Open Letter to Mid-Atlantic Developer Conference
Longtime readers of this blog know that I feel it is important to push accessibility in the mainstream. I feel like we’re making good headway on adding accessibility into mainstream conferences the last several years. People like Léonie Watson, Marcy Sutton, and plenty others are frequently seen sharing their knowledge on stage around the globe to spread the word about accessibility. Some conference organizers “get it” better than others.
Recently I got a rejection email from a conference submission. Rejection is never fun, but I submit talks very frequently and not getting picked comes with the territory. I’ve spoken at over 40 events across the globe, so it isn’t like I’m not getting enough love. That said, a recent rejection really got under my skin. Given the Mid-Atlantic Developer Conference’s proximity to Washington DC and the massive amount of ADA suits over the last few years, conferences that don’t include some accessibility talks are doing their attendees a disservice. I know that sounds harsh, but while the latest developer trends might make for interesting talks, nothing is likely to be a more present issue for attendees than accessibility.
I want to share my letter to Mid-Atlantic Developer conference – not to call them out, but rather to share my arguments for why this is so important for conference organizers to understand.
Here’s my letter to Mid-Atlantic Developer Conference
I’ve been doing talks at conferences for well over a decade now and never really get sour grapes when a proposal is rejected. As you noted, conferences often get piles of interesting submissions, and selecting the best can be hard.
This time is a little different. I just checked out the line-up and saw zero talks at all relating to accessibility. Again, that’s not unusual either. Mainstream conferences as a whole seem disinterested in the topic of accessibility, which is unfortunate but not unexpected.
What makes this different is that Mid-Atlantic Developer conference is being held in my hometown of Linthicum Heights. That fact, however is overshadowed by its proximity to Washington DC.
Just a few short miles from your venue are two facilities owned by Northrop Grumman. In that general area, say between Rt. 100 and 695, are also facilities owned by several more large government contractors such as Raytheon and Lockheed Martin.
As you mention on your website, the venue is extremely close to the BWI airport and an Amtrak/ MARC train station. That station is within literal walking distance of one of the Northrop Grumman locations I mentioned earlier.
Your venue is also incredibly close to the Baltimore Beltway, BW Parkway, and Interstate 95 and is hands-down the best location I know of for a “Mid-Atlantic Developer Conference”. Nestled there in that little location in Linthicum, your venue is easy to get to for people ranging from Richmond to NYC and everything between. It is one of the reasons I stay in this area.

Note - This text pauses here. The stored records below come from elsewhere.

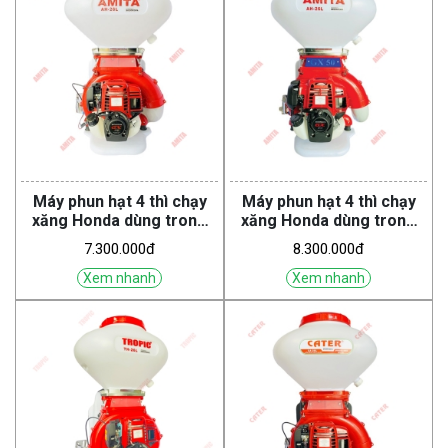
Máy phun hạt 4 thì chạy
Máy phun hạt 4 thì chạy
xăng Honda dùng trong
xăng Honda dùng trong
nông nghiệp AH-26L GX35
nông nghiệp AH-26L GX50
7.300.000đ
8.300.000đ
LH (Amita)
TT (Amita)
Xem nhanh
Xem nhanh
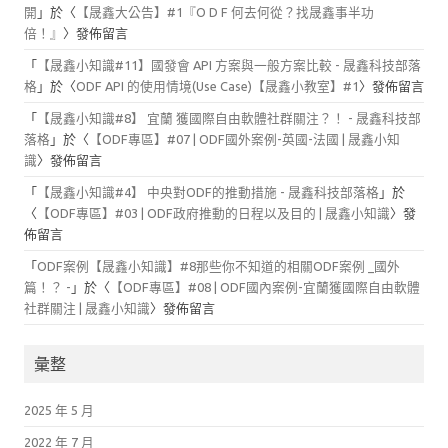
開
」於〈
【晟鑫大公告】#1『O D F 何去何從？找晟鑫事半功
倍！』
〉發佈留言
「
【晟鑫小知識#11】國發會 API 方案與一般方案比較 - 晟鑫科技部落
格
」於〈
ODF API 的使用情境(Use Case)【晟鑫小教室】#1
〉發佈留言
「
【晟鑫小知識#8】 宜蘭 獲國際自由軟體社群關注？！ - 晟鑫科技部
落格
」於〈
【ODF專區】#07 | ODF國外案例-英國-法國 | 晟鑫小知
識
〉發佈留言
「
【晟鑫小知識#4】 中央對ODF的推動措施 - 晟鑫科技部落格
」於
〈
【ODF專區】#03 | ODF政府推動的日程以及目的 | 晟鑫小知識
〉發
佈留言
「
ODF案例【晟鑫小知識】#8那些你不知道的相關ODF案例 _國外
篇！？ -
」於〈
【ODF專區】#08 | ODF國內案例-宜蘭獲國際自由軟體
社群關注 | 晟鑫小知識
〉發佈留言
彙整
2025 年 5 月
2022 年 7 月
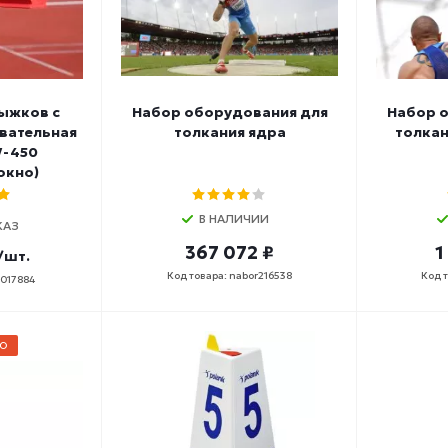
рыжков с
Набор оборудования для
Набор 
вательная
толкания ядра
толкан
W-450
окно)
В НАЛИЧИИ
КАЗ
367 072 ₽
1
/шт.
Код товара: nabor216538
Код 
0017884
О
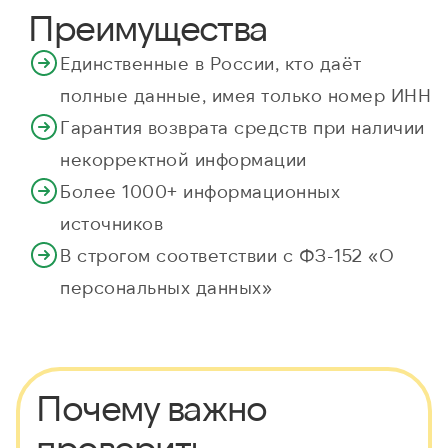
Преимущества
Единственные в России, кто даёт
полные данные, имея только номер ИНН
Гарантия возврата средств при наличии
некорректной информации
Более 1000+ информационных
источников
В строгом соответствии с ФЗ-152 «О
персональных данных»
Почему важно
проверить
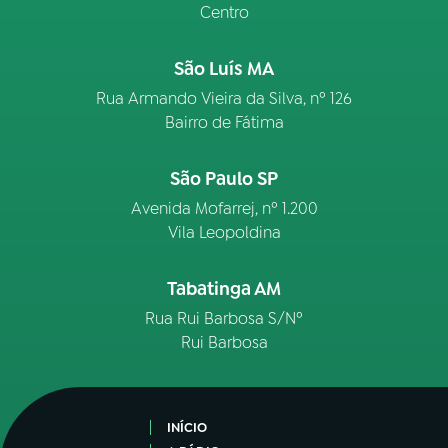
Centro
São Luís MA
Rua Armando Vieira da Silva, nº 126
Bairro de Fátima
São Paulo SP
Avenida Mofarrej, nº 1.200
Vila Leopoldina
Tabatinga AM
Rua Rui Barbosa S/Nº
Rui Barbosa
INÍCIO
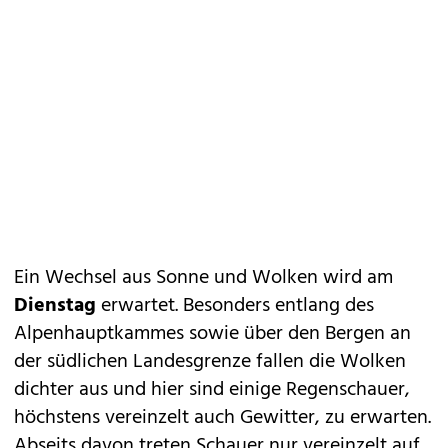
Ein Wechsel aus Sonne und Wolken wird am
Dienstag
erwartet. Besonders entlang des
Alpenhauptkammes sowie über den Bergen an
der südlichen Landesgrenze fallen die Wolken
dichter aus und hier sind einige Regenschauer,
höchstens vereinzelt auch Gewitter, zu erwarten.
Abseits davon treten Schauer nur vereinzelt auf.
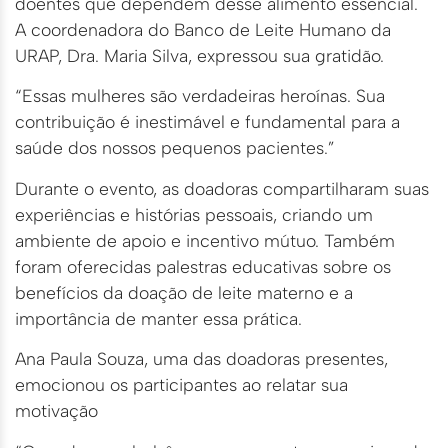
doentes que dependem desse alimento essencial.
A coordenadora do Banco de Leite Humano da
URAP, Dra. Maria Silva, expressou sua gratidão.
“Essas mulheres são verdadeiras heroínas. Sua
contribuição é inestimável e fundamental para a
saúde dos nossos pequenos pacientes.”
Durante o evento, as doadoras compartilharam suas
experiências e histórias pessoais, criando um
ambiente de apoio e incentivo mútuo. Também
foram oferecidas palestras educativas sobre os
benefícios da doação de leite materno e a
importância de manter essa prática.
Ana Paula Souza, uma das doadoras presentes,
emocionou os participantes ao relatar sua
motivação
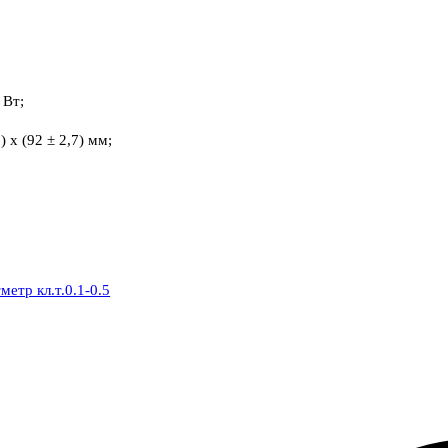
 Вт;
 х (92 ± 2,7) мм;
етр кл.т.0.1-0.5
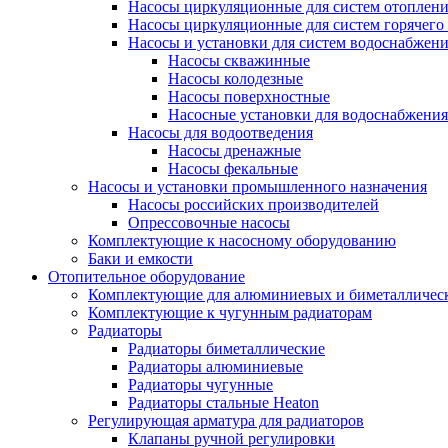
Насосы циркуляционные для систем отоплен
Насосы циркуляционные для систем горячего
Насосы и установки для систем водоснабжен
Насосы скважинные
Насосы колодезные
Насосы поверхностные
Насосные установки для водоснабжения
Насосы для водоотведения
Насосы дренажные
Насосы фекальные
Насосы и установки промышленного назначения
Насосы российских производителей
Опрессовочные насосы
Комплектующие к насосному оборудованию
Баки и емкости
Отопительное оборудование
Комплектующие для алюминиевых и биметаллическ
Комплектующие к чугунным радиаторам
Радиаторы
Радиаторы биметаллические
Радиаторы алюминиевые
Радиаторы чугунные
Радиаторы стальные Heaton
Регулирующая арматура для радиаторов
Клапаны ручной регулировки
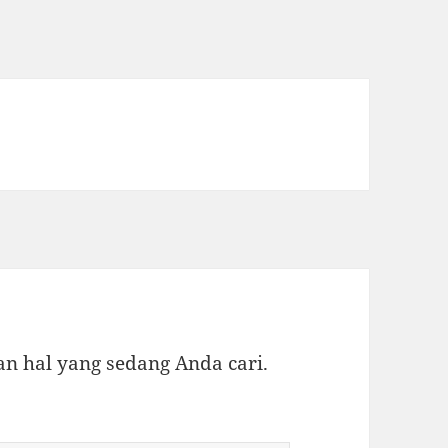
 hal yang sedang Anda cari.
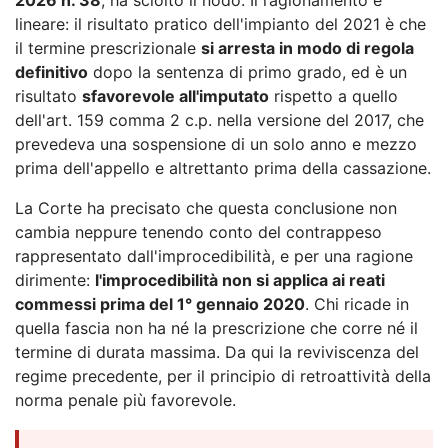
lineare: il risultato pratico dell'impianto del 2021 è che
il termine prescrizionale
si arresta in modo di regola
definitivo
dopo la sentenza di primo grado, ed è un
risultato
sfavorevole all'imputato
rispetto a quello
dell'art. 159 comma 2 c.p. nella versione del 2017, che
prevedeva una sospensione di un solo anno e mezzo
prima dell'appello e altrettanto prima della cassazione.
La Corte ha precisato che questa conclusione non
cambia neppure tenendo conto del contrappeso
rappresentato dall'improcedibilità, e per una ragione
dirimente:
l'improcedibilità non si applica ai reati
commessi prima del 1° gennaio 2020
. Chi ricade in
quella fascia non ha né la prescrizione che corre né il
termine di durata massima. Da qui la reviviscenza del
regime precedente, per il principio di retroattività della
norma penale più favorevole.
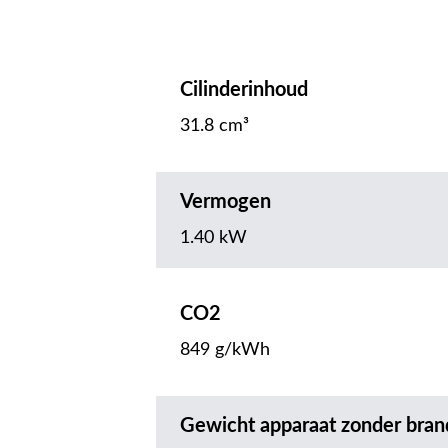
Cilinderinhoud
31.8 cm³
Vermogen
1.40 kW
CO2
849 g/kWh
Gewicht apparaat zonder bran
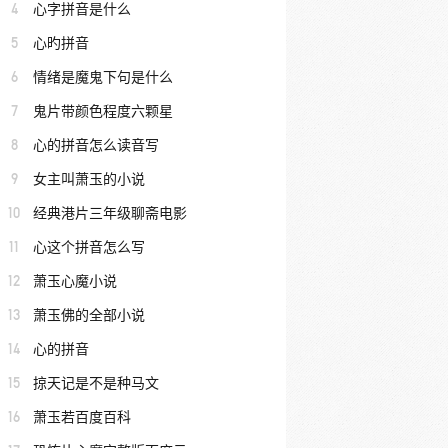
4
心字拼音是什么
5
心旳拼音
6
情绪是魔鬼下句是什么
7
鬼片带颜色程度六颗星
8
心的拼音怎么读音写
9
女主叫萧玉的小说
10
经典港片三年级聊斋电影
11
心这个拼音怎么写
12
萧玉心魔小说
13
萧玉佛的全部小说
14
心的拼音
15
掠天记是不是种马文
16
萧玉若百度百科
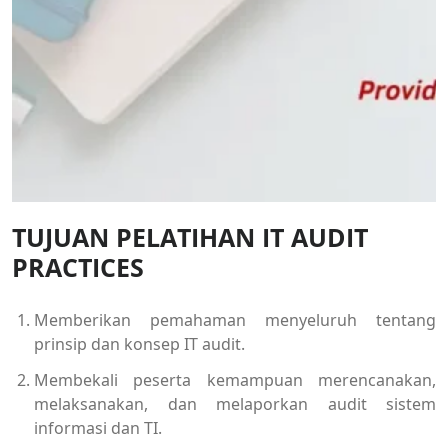
TUJUAN PELATIHAN IT AUDIT
PRACTICES
Memberikan pemahaman menyeluruh tentang
prinsip dan konsep IT audit.
Membekali peserta kemampuan merencanakan,
melaksanakan, dan melaporkan audit sistem
informasi dan TI.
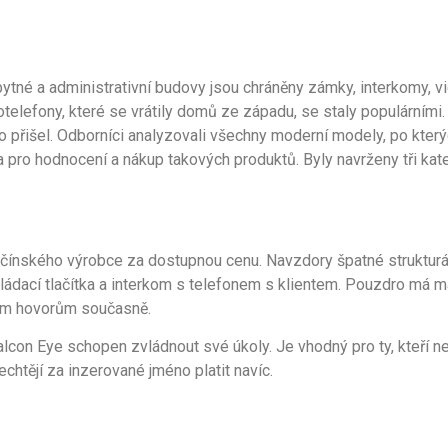
tné a administrativní budovy jsou chráněny zámky, interkomy, v
telefony, které se vrátily domů ze západu, se staly populárními
o přišel. Odborníci analyzovali všechny moderní modely, po kter
ria pro hodnocení a nákup takových produktů. Byly navrženy tři k
čínského výrobce za dostupnou cenu. Navzdory špatné strukturál
dací tlačítka a interkom s telefonem s klientem. Pouzdro má mal
ním hovorům současně.
lcon Eye schopen zvládnout své úkoly. Je vhodný pro ty, kteří ne
nechtějí za inzerované jméno platit navíc.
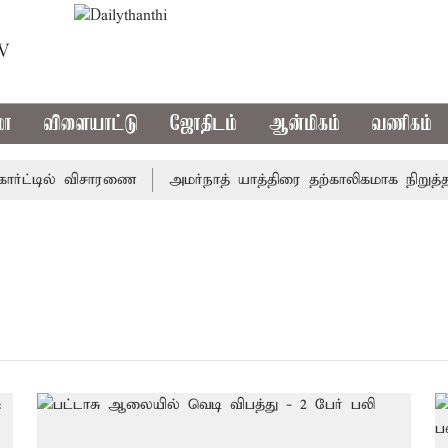
TV
மா
விளையாட்டு
ஜோதிடம்
ஆன்மிகம்
வணிகம்
ர்ட்டில் விசாரணை
அமர்நாத் யாத்திரை தற்காலிகமாக நிறுத்தம்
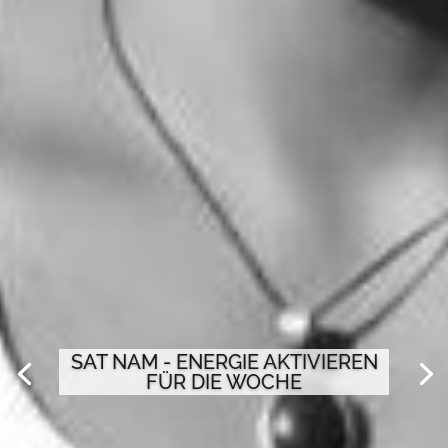
SAT NAM - ENERGIE AKTIVIEREN
FÜR DIE WOCHE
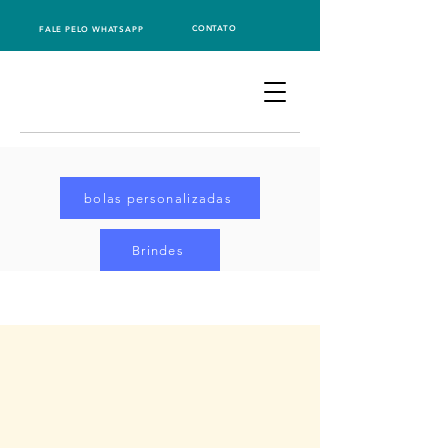
CONTATO
FALE PELO WHATSAPP
bolas personalizadas
Brindes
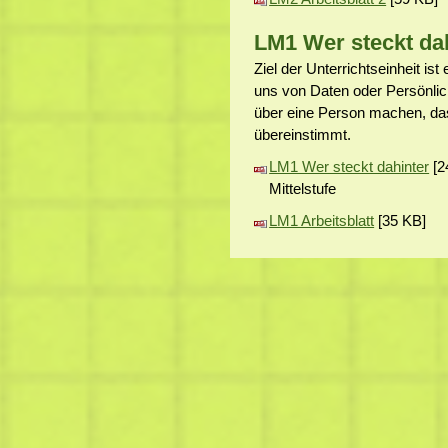
LM1 Wer steckt da
Ziel der Unterrichtseinheit i
uns von Daten oder Persönlic
über eine Person machen, das 
übereinstimmt.
LM1 Wer steckt dahinter
[2
Mittelstufe
LM1 Arbeitsblatt
[35 KB]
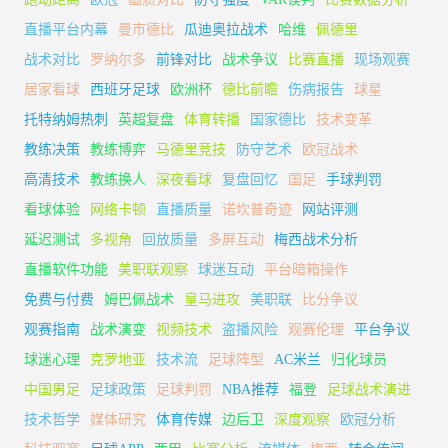
直播平台内幕
曼市德比
瓜迪奥拉战术
哈维
佩德里
战术对比
罗纳尔多
前锋对比
战术争议
比赛直播
现场观赛
居家看球
西班牙足球
欧洲杯
德比前瞻
伤病报告
球星
托特纳姆热刺
英超复盘
体育转播
国家德比
技术变革
教练决策
教练博弈
马德里竞技
防守艺术
欧冠战术
高清技术
教练换人
深夜看球
复盘回忆
国足
手球判罚
看球体验
网络卡顿
直播质量
诺坎普奇迹
网站评测
延迟测试
多视角
回放质量
多屏互动
梅西战术分析
直播软件功能
美职联观察
球迷互动
平台暗箱操作
免费与付费
姆巴佩战术
皇马进攻
美职联
比分争议
观赛指南
战术演变
视频技术
盗播风险
观赛伦理
平台争议
球迷心理
克罗地亚
技术流
足球阵型
AC米兰
归化球员
中国男足
足球政策
足球判罚
NBA推荐
福登
足球战术演进
技术哲学
媒体研究
体育传媒
边后卫
深度观察
欧冠分析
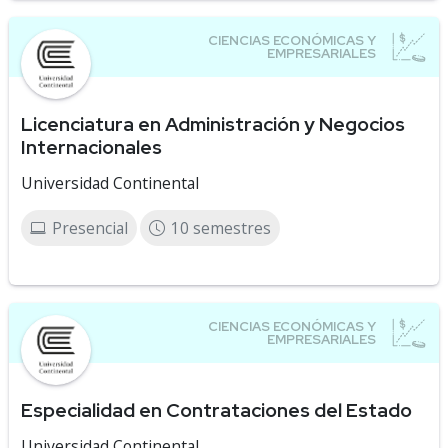
Licenciatura en Administración y Negocios
Internacionales
Universidad Continental
Presencial
10 semestres
Especialidad en Contrataciones del Estado
Universidad Continental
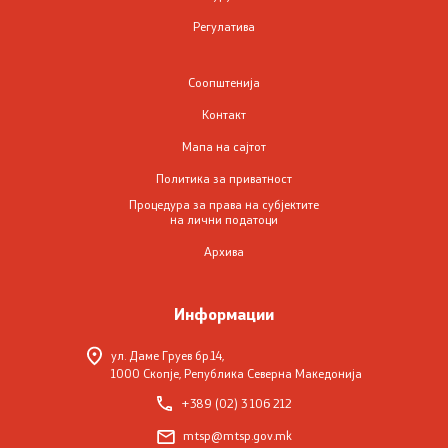
Регулатива
Со еден клик до сите услуги
Соопштенија
Контакт
Мапа на сајтот
Политика за приватност
Процедура за права на субјектите
на лични податоци
Архива
Информации
ул. Даме Груев бр.14,
1000 Скопје, Република Северна Македонија
+389 (02) 3 106 212
mtsp@mtsp.gov.mk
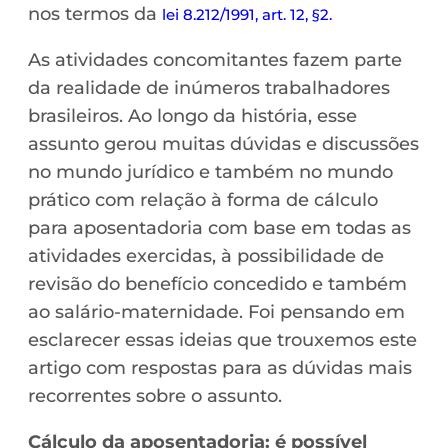
nos termos da
lei 8.212/1991, art. 12, §2.
As atividades concomitantes fazem parte
da realidade de inúmeros trabalhadores
brasileiros. Ao longo da história, esse
assunto gerou muitas dúvidas e discussões
no mundo jurídico e também no mundo
prático com relação à forma de cálculo
para aposentadoria com base em todas as
atividades exercidas, à possibilidade de
revisão do benefício concedido e também
ao salário-maternidade. Foi pensando em
esclarecer essas ideias que trouxemos este
artigo com respostas para as dúvidas mais
recorrentes sobre o assunto.
Cálculo da aposentadoria: é possível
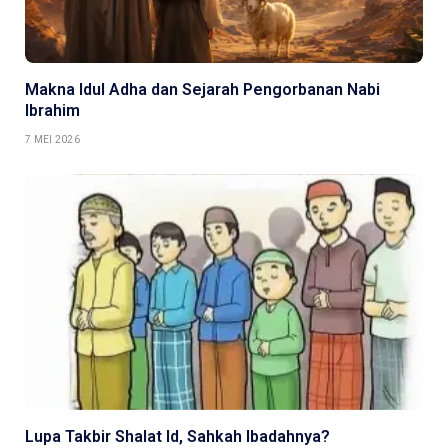
Makna Idul Adha dan Sejarah Pengorbanan Nabi
Ibrahim
7 MEI 2026
Lupa Takbir Shalat Id, Sahkah Ibadahnya?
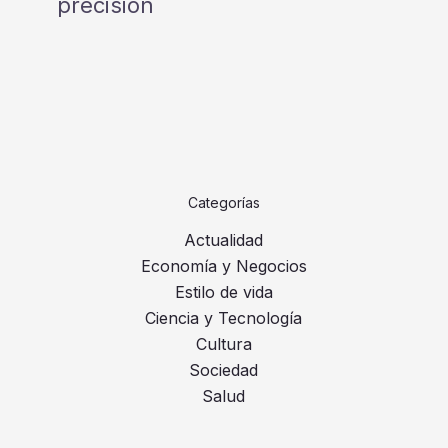
precisión
Categorías
Actualidad
Economía y Negocios
Estilo de vida
Ciencia y Tecnología
Cultura
Sociedad
Salud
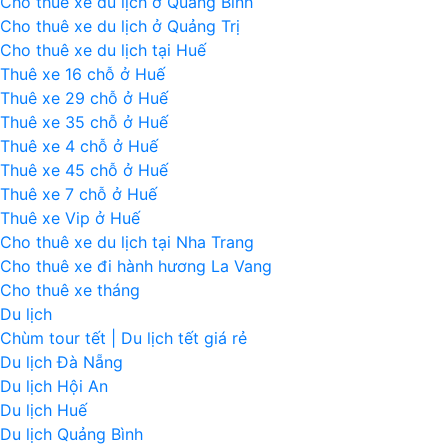
Cho thuê xe du lịch ở Quảng Bình
Cho thuê xe du lịch ở Quảng Trị
Cho thuê xe du lịch tại Huế
Thuê xe 16 chỗ ở Huế
Thuê xe 29 chỗ ở Huế
Thuê xe 35 chỗ ở Huế
Thuê xe 4 chỗ ở Huế
Thuê xe 45 chỗ ở Huế
Thuê xe 7 chỗ ở Huế
Thuê xe Vip ở Huế
Cho thuê xe du lịch tại Nha Trang
Cho thuê xe đi hành hương La Vang
Cho thuê xe tháng
Du lịch
Chùm tour tết | Du lịch tết giá rẻ
Du lịch Đà Nẵng
Du lịch Hội An
Du lịch Huế
Du lịch Quảng Bình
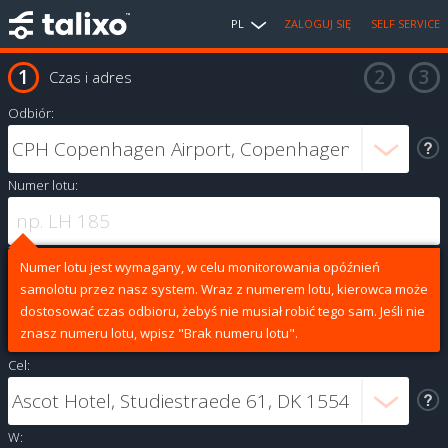
PL
ZALOGUJ SIĘ
SELF SERVICE
Czas i adres
Odbiór:
Numer lotu:
Numer lotu jest wymagany, w celu monitorowania opóźnień
samolotu przez nasz system. Wraz z numerem lotu, kierowca może
dostosować czas odbioru, żebyś nie musiał robić tego sam. Jeśli nie
znasz numeru lotu, wpisz "Brak numeru lotu".
Cel:
W:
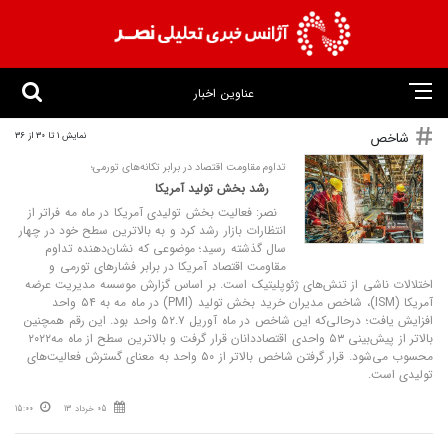
عناوین اخبار
شاخص
نمایش 1 تا 30 از 36
تداوم مقاومت اقتصاد در برابر تکانه‌های تورمی؛
رشد بخش تولید آمریکا
نصر: فعالیت بخش تولیدی آمریکا در ماه مه فراتر از
انتظارات بازار رشد کرد و به بالاترین سطح خود در چهار
سال گذشته رسید؛ موضوعی که نشان‌دهنده تداوم
مقاومت اقتصاد آمریکا در برابر فشارهای تورمی و
اختلالات ناشی از تنش‌های ژئوپلیتیک است. بر اساس گزارش موسسه مدیریت عرضه
آمریکا (ISM)، شاخص مدیران خرید بخش تولید (PMI) در ماه مه به ۵۴ واحد
افزایش یافت؛ درحالی‌که این شاخص در ماه آوریل ۵۲.۷ واحد بود. این رقم همچنین
بالاتر از پیش‌بینی ۵۳ واحدی اقتصاددانان قرار گرفت و بالاترین سطح از ماه مه۲۰۲۲
محسوب می‌شود. قرار گرفتن شاخص بالاتر از ۵۰ واحد به معنای گسترش فعالیت‌های
تولیدی است.
05 خرداد 13
15:00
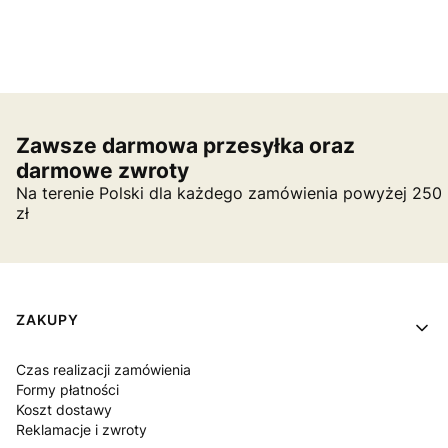
Zawsze darmowa przesyłka oraz
darmowe zwroty
Na terenie Polski dla każdego zamówienia powyżej 250
zł
Linki w stopce
ZAKUPY
Czas realizacji zamówienia
Formy płatności
Koszt dostawy
Reklamacje i zwroty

Given the additional proximity to BWI, I can go anywhere I need to for business very quickly and conveniently.
Given the above I must finally get to my point. Failing to include accessibility talks is doing your audience a severe disservice. Developers working on government contracts or developers at government agencies are doing work that requires compliance with Section 508. With the (relatively new) 508 Refresh, that means their work must adhere to WCAG 2.0 Level AA.
Private sector, state & local, and EDU developers are also facing these requirements. Law firms around the country are filing lawsuits on a daily basis. I have a list of lawsuits on my blog. I can hardly keep up with it anymore, as there’s literally anywhere from 2 to 2-dozen lawsuits filed every single day in friendly court districts like the Southern District of New York.
If you name a major retailer in your favorite mall, I guarantee they’ve been sued. If you name a major bank, I guarantee they’ve been sued. If you name a major airline, travel website, or hotel, they’ve been sued. This also goes for many colleges & universities and public school systems.
We can point to “ADA trolls” and criticize them as being out for a quick payday – which they are – but it does nothing to address the fundamental reason why these cases are so easy for them to win settlements from: inaccessible websites.
Developers don’t know accessibility. Why don’t they know? Because books, blogs, articles, and conferences don’t include it. As a mainstream conference organizer, you become part of the problem by not including accessibility talks in your conference. In your case this is made worse by the fact that your attendees, being in the Mid-Atlantic area, need such knowledge. They don’t know where to get it, and especially don’t know where to get up-to-date information on it.
I’d heartily encourage you to take inspiration from Marc Thiele from Beyond Tellerand. Marc’s events are amazing and feature well-known speakers from around the globe. Marc also makes it a point to include at least one accessibility-specific talk at each event he does.
Please consider including accessibility in future events.